British Spelling of "Canceled" Mysteriously Taking Hold

For some strange reason, it seems like the British spelling of canceled (cancelled) is becoming increasingly common in the United States. In a meeting today, someone was writing on the whiteboard, and paused after the first "l" to ask "how do you spell canceled?" Right away, someone piped up "l-l-e-d".

I did manage to stifle my internal pedagogue.

Sunday, March 04, 2007

Automatic Backup-to-Net

Here's a business-technology idea...a background feature that automatically backs documents up via the internet, as you work on them. Just as MW-Word, Excel, etc can auto-save in the background, this would auto-save to your personal backup repository in the "internet cloud". A key feature would be that no configuration or filing would be necessary--it just happens automagically.

Another important design consideration is the "find, don't file" metaphor Gmail uses. So no need to specify where to file.

Of course, this feature would be a slam-dunk for Google...

Postscript--just tried Google Docs and it essentally has the feature, of course--including the no-file-folder option.

Saturday, March 03, 2007

Real Winter in Minnesota

This is as much snow as we had in our 5 winters here. Back-to-back 1-foot-plus snowfalls. Kids are enjoying it. Too bad it didn't come early in the season; though they say March is the snowiest month. A couple more and we might be up to an average snowfall.

The snow, along with the 2+ weeks of frigid temps, almost makes it like one of the winters of yore.

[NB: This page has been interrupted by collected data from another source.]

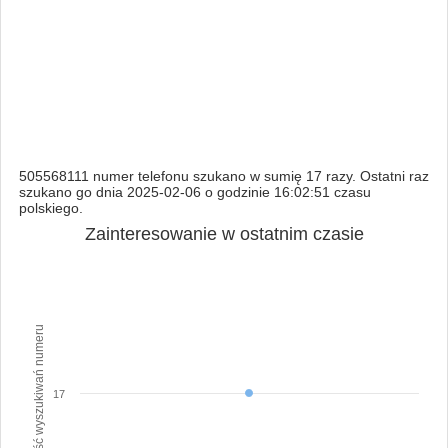
505568111 numer telefonu szukano w sumię 17 razy. Ostatni raz
szukano go dnia 2025-02-06 o godzinie 16:02:51 czasu
polskiego.
Zainteresowanie w ostatnim czasie
Ilość wyszukiwań numeru
17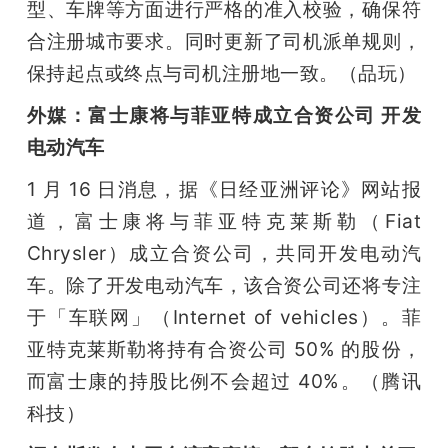
型、车牌等方面进行严格的准入校验，确保符
合注册城市要求。同时更新了司机派单规则，
保持起点或终点与司机注册地一致。（品玩）
外媒：富士康将与菲亚特成立合资公司 开发
电动汽车
1 月 16 日消息，据《日经亚洲评论》网站报
道，富士康将与菲亚特克莱斯勒（Fiat 
Chrysler）成立合资公司，共同开发电动汽
车。除了开发电动汽车，该合资公司还将专注
于「车联网」（Internet of vehicles）。菲
亚特克莱斯勒将持有合资公司 50% 的股份，
而富士康的持股比例不会超过 40%。（腾讯
科技）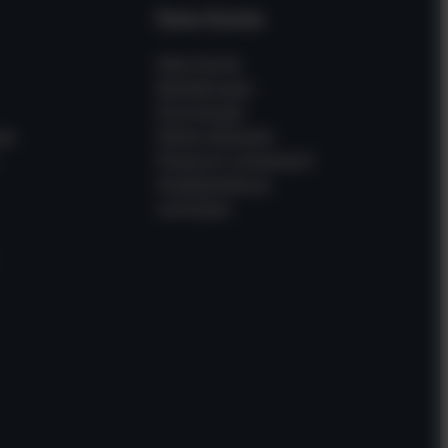
Dein Konto
Mein Konto
Bestellungen
Downloads
en
Meine Adressen
Passwort vergessen?
Gastbestellung
verfolgen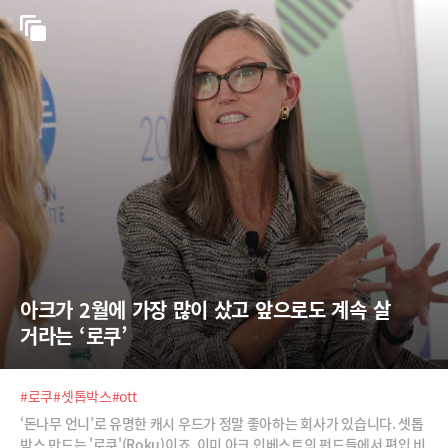
아크가 2월에 가장 많이 샀고 앞으로도 계속 살 
거라는 ‘로쿠’
#로쿠
#셋톱박스
#ott
‘돈나무 언니’로 유명한 캐시 우드가 정말 좋아하는 회사가 있습니다. 셋톱
박스 만드는 '로쿠'(Roku)이죠. 이미 아크 인베스트의 펀드들에서 편입 비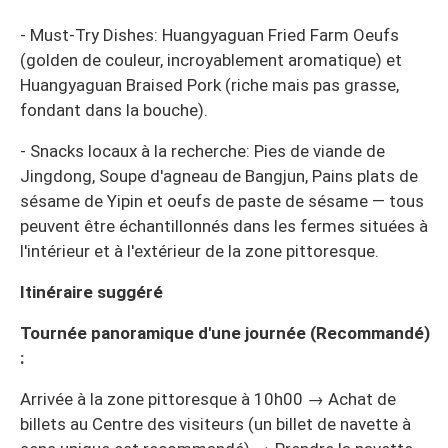
- Must-Try Dishes: Huangyaguan Fried Farm Oeufs
(golden de couleur, incroyablement aromatique) et
Huangyaguan Braised Pork (riche mais pas grasse,
fondant dans la bouche).
- Snacks locaux à la recherche: Pies de viande de
Jingdong, Soupe d'agneau de Bangjun, Pains plats de
sésame de Yipin et oeufs de paste de sésame — tous
peuvent être échantillonnés dans les fermes situées à
l'intérieur et à l'extérieur de la zone pittoresque.
Itinéraire suggéré
Tournée panoramique d'une journée (Recommandé)
:
Arrivée à la zone pittoresque à 10h00 → Achat de
billets au Centre des visiteurs (un billet de navette à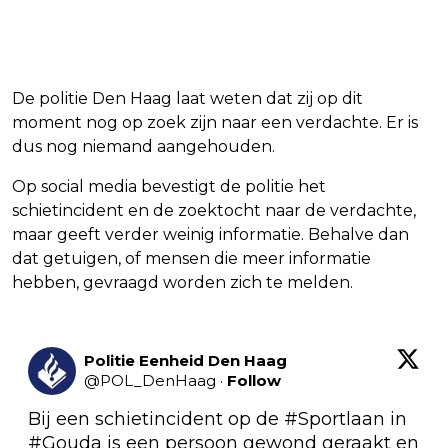
De politie Den Haag laat weten dat zij op dit
moment nog op zoek zijn naar een verdachte. Er is
dus nog niemand aangehouden.
Op social media bevestigt de politie het
schietincident en de zoektocht naar de verdachte,
maar geeft verder weinig informatie. Behalve dan
dat getuigen, of mensen die meer informatie
hebben, gevraagd worden zich te melden.
Politie Eenheid Den Haag
@
POL_DenHaag
·
Follow
Bij een schietincident op de 
#Sportlaan
 in 
#Gouda
 is een persoon gewond geraakt en 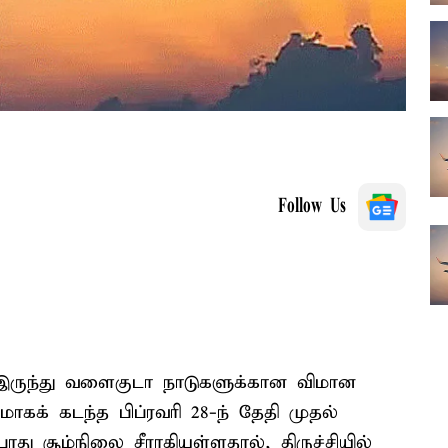
Follow Us
 இருந்து வளைகுடா நாடுகளுக்கான விமான
க் கடந்த பிப்ரவரி 28-ந் தேதி முதல்
ோது சூழ்நிலை சீராகியுள்ளதால், திருச்சியில்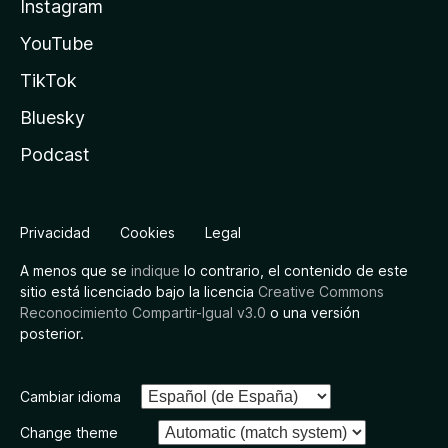
Instagram
YouTube
TikTok
Bluesky
Podcast
Privacidad
Cookies
Legal
A menos que se
indique
lo contrario, el contenido de este
sitio está licenciado bajo la licencia
Creative Commons
Reconocimiento Compartir-Igual v3.0
o una versión
posterior.
Cambiar idioma
Change theme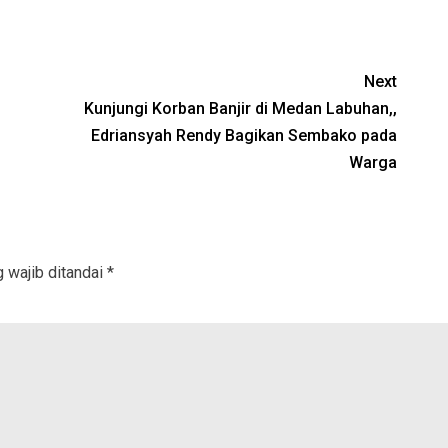
Next
Kunjungi Korban Banjir di Medan Labuhan,,
Edriansyah Rendy Bagikan Sembako pada
Warga
 wajib ditandai
*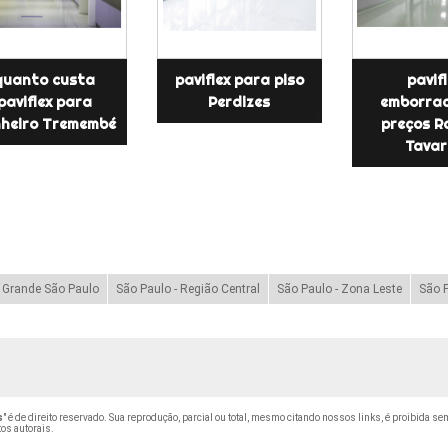
quanto custa
paviflex para piso
pavifl
paviflex para
Perdizes
emborra
heiro Tremembé
preços R
Tavar
- Grande São Paulo
São Paulo - Região Central
São Paulo - Zona Leste
São P
s
" é de direito reservado. Sua reprodução, parcial ou total, mesmo citando nossos links, é proibida sem
tos autorais
.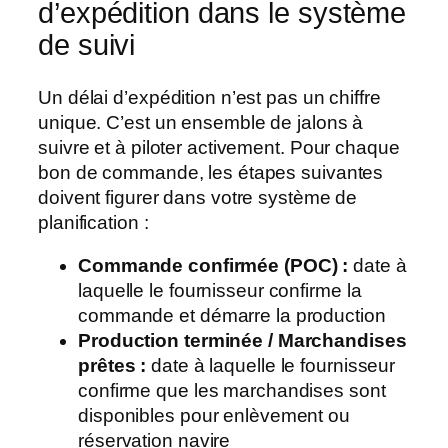
d’expédition dans le système
de suivi
Un délai d’expédition n’est pas un chiffre
unique. C’est un ensemble de jalons à
suivre et à piloter activement. Pour chaque
bon de commande, les étapes suivantes
doivent figurer dans votre système de
planification :
Commande confirmée (POC) :
date à
laquelle le fournisseur confirme la
commande et démarre la production
Production terminée / Marchandises
prêtes :
date à laquelle le fournisseur
confirme que les marchandises sont
disponibles pour enlèvement ou
réservation navire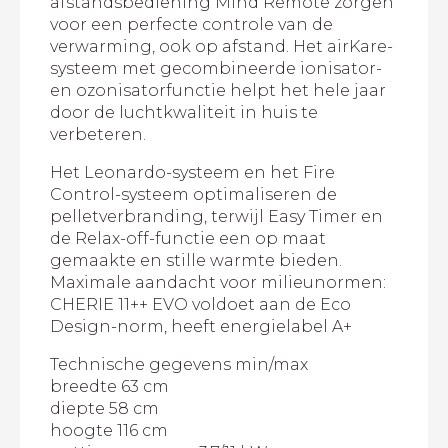
afstandsbediening Mind Remote zorgen
voor een perfecte controle van de
verwarming, ook op afstand. Het airKare-
systeem met gecombineerde ionisator-
en ozonisatorfunctie helpt het hele jaar
door de luchtkwaliteit in huis te
verbeteren.
Het Leonardo-systeem en het Fire
Control-systeem optimaliseren de
pelletverbranding, terwijl Easy Timer en
de Relax-off-functie een op maat
gemaakte en stille warmte bieden.
Maximale aandacht voor milieunormen:
CHERIE 11++ EVO voldoet aan de Eco
Design-norm, heeft energielabel A+
Technische gegevens min/max
breedte 63 cm
diepte 58 cm
hoogte 116 cm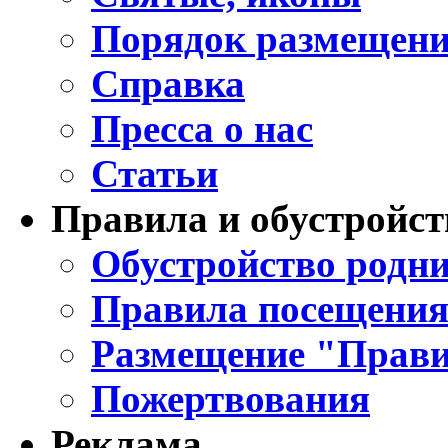
Порядок размещени
Справка
Пресса о нас
Статьи
Правила и обустройст
Обустройство родни
Правила посещения
Размещение "Прави
Пожертвования
Реклама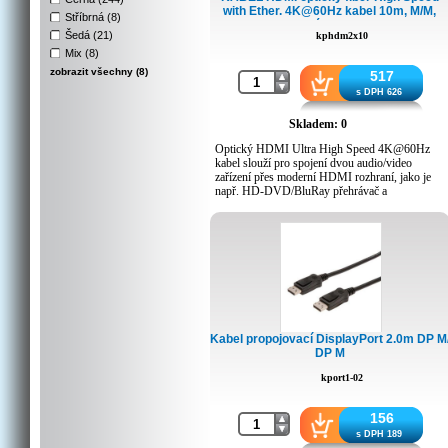
with Ether. 4K@60Hz kabel 10m, M/M,
Stříbrná (8)
zlacené konektory
Šedá (21)
kphdm2x10
Mix (8)
zobrazit všechny (8)
517
s DPH 626
Skladem: 0
Optický HDMI Ultra High Speed 4K@60Hz
kabel slouží pro spojení dvou audio/video
zařízení přes moderní HDMI rozhraní, jako je
např. HD-DVD/BluRay přehrávač a
LCD/Plazma televizor. kabel přenáší digitální
zvuk i obraz a podporuje digitání ochranu
obsahu HDCP.
- HDMI 2.0b High Speed aktivní optický fiber
kabel
- Podporuje Ultra High Definition rozlišení
4K@60Hz (2160p @ 60Hz), YUV 4:4:4
- Maximální datový přenos: 18 Gb/s (600MHz)
HDMI 2.0 nebo 10.2Gb/s HDMI1.4
Kabel propojovací DisplayPort 2.0m DP M
- Hybridní optický kabel o průměru 4,5mm - 4x
DP M
optické vlákno OM3 + 7x vodičů
- Pozlacené konektory: HDMI typ A (19pinů)
kport1-02
male <=> HDMI typ A (19pinů) male
- Rozlišení: 3840 × 2160 bodů při 60Hz nebo
nižší podporované formáty 1080p FULL
156
HD/1080i/720p/720i
s DPH 189
- Optický kabel je zpětně kompatibilní k HDMI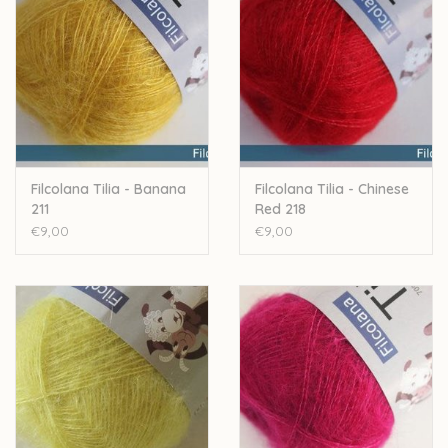
aangenaam maakt om te dragen. Zijde wordt al eeuwen
gebruikt voor de productie van kleren en is gekend om zijn
sterkte en zijn comfort bij het dragen.
70 % Kid Mohair -30 % zijde
210 m / 25 g
Handwash
Filcolana Tilia - Banana
Filcolana Tilia - Chinese
Let op: de kleur op beeld kan afwijken van de werkelijke kleur.
211
Red 218
€9,00
€9,00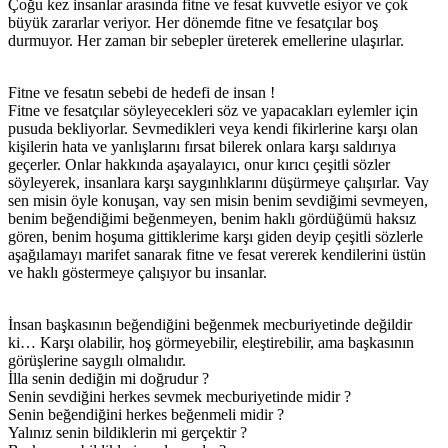
Çoğu kez insanlar arasında fitne ve fesat kuvvetle esiyor ve çok
büyük zararlar veriyor. Her dönemde fitne ve fesatçılar boş
durmuyor. Her zaman bir sebepler üreterek emellerine ulaşırlar.
Fitne ve fesatın sebebi de hedefi de insan !
Fitne ve fesatçılar söyleyecekleri söz ve yapacakları eylemler için
pusuda bekliyorlar. Sevmedikleri veya kendi fikirlerine karşı olan
kişilerin hata ve yanlışlarını fırsat bilerek onlara karşı saldırıya
geçerler. Onlar hakkında aşayalayıcı, onur kırıcı çeşitli sözler
söyleyerek, insanlara karşı saygınlıklarını düşürmeye çalışırlar. Vay
sen misin öyle konuşan, vay sen misin benim sevdiğimi sevmeyen,
benim beğendiğimi beğenmeyen, benim haklı gördüğümü haksız
gören, benim hoşuma gittiklerime karşı giden deyip çeşitli sözlerle
aşağılamayı marifet sanarak fitne ve fesat vererek kendilerini üstün
ve haklı göstermeye çalışıyor bu insanlar.
İnsan başkasının beğendiğini beğenmek mecburiyetinde değildir
ki… Karşı olabilir, hoş görmeyebilir, eleştirebilir, ama başkasının
görüşlerine saygılı olmalıdır.
İlla senin dediğin mi doğrudur ?
Senin sevdiğini herkes sevmek mecburiyetinde midir ?
Senin beğendiğini herkes beğenmeli midir ?
Yalınız senin bildiklerin mi gerçektir ?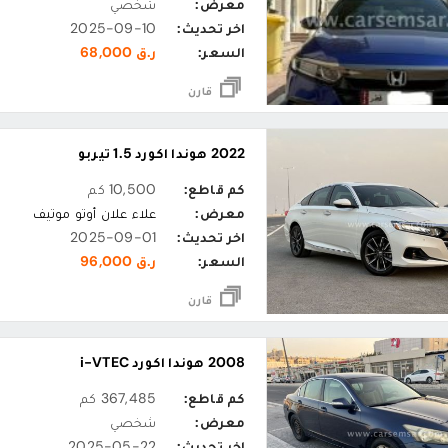
معرض:
شخصي
اخر تحديث:
2025-09-10
السعر:
ر.ق 68,000
قارن
2022 هوندا اكورد 1.5 تيربو
كم قاطع:
10,500 كم
معرض:
علاء علان أوتو موتيف
اخر تحديث:
2025-09-01
السعر:
ر.ق 96,000
قارن
2008 هوندا اكورد i-VTEC
كم قاطع:
367,485 كم
معرض:
شخصي
اخر تحديث:
2025-05-22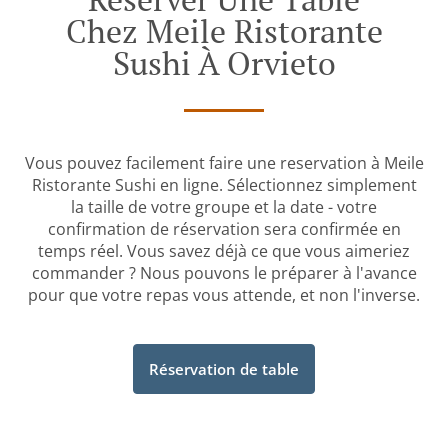
Chez Meile Ristorante
Sushi À Orvieto
Vous pouvez facilement faire une reservation à Meile
Ristorante Sushi en ligne. Sélectionnez simplement
la taille de votre groupe et la date - votre
confirmation de réservation sera confirmée en
temps réel. Vous savez déjà ce que vous aimeriez
commander ? Nous pouvons le préparer à l'avance
pour que votre repas vous attende, et non l'inverse.
Réservation de table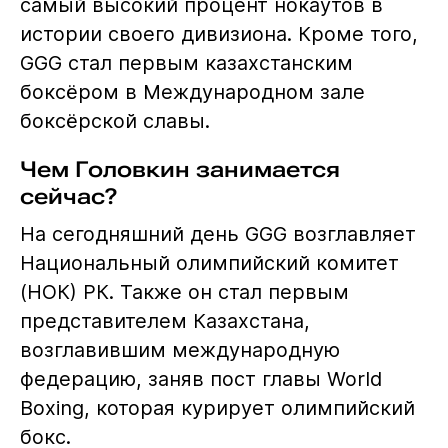
самый высокий процент нокаутов в
истории своего дивизиона. Кроме того,
GGG стал первым казахстанским
боксёром в Международном зале
боксёрской славы.
Чем Головкин занимается
сейчас?
На сегодняшний день GGG возглавляет
Национальный олимпийский комитет
(НОК) РК. Также он стал первым
представителем Казахстана,
возглавившим международную
федерацию, заняв пост главы World
Boxing, которая курирует олимпийский
бокс.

Getting Widescreen TVs on the Right Aspect Ratio

It always bugs me when I am in a restaurant/pub that has TVs showing standard 4:3 broadcasts, and they have the TVs set to "wide" mode. It also surprises me that other people either don't notice or don't care. (This would include the rest of my family, as it happens; I'm the only one who ever switches the aspect ratio on the TV.)

"Think Small" Article on Housing

A good NYT article on ultra-small stand-alone housing options. Interesting stuff. Not exactly what I have been thinking about (Good Design Reduces Need for Raw Space), but definitely in the same spirit.

Friday, March 02, 2007

Google Apps--You Read It from Me First

Google Apps for small business seems very much along the lines of my suggestion of almost 2 years ago.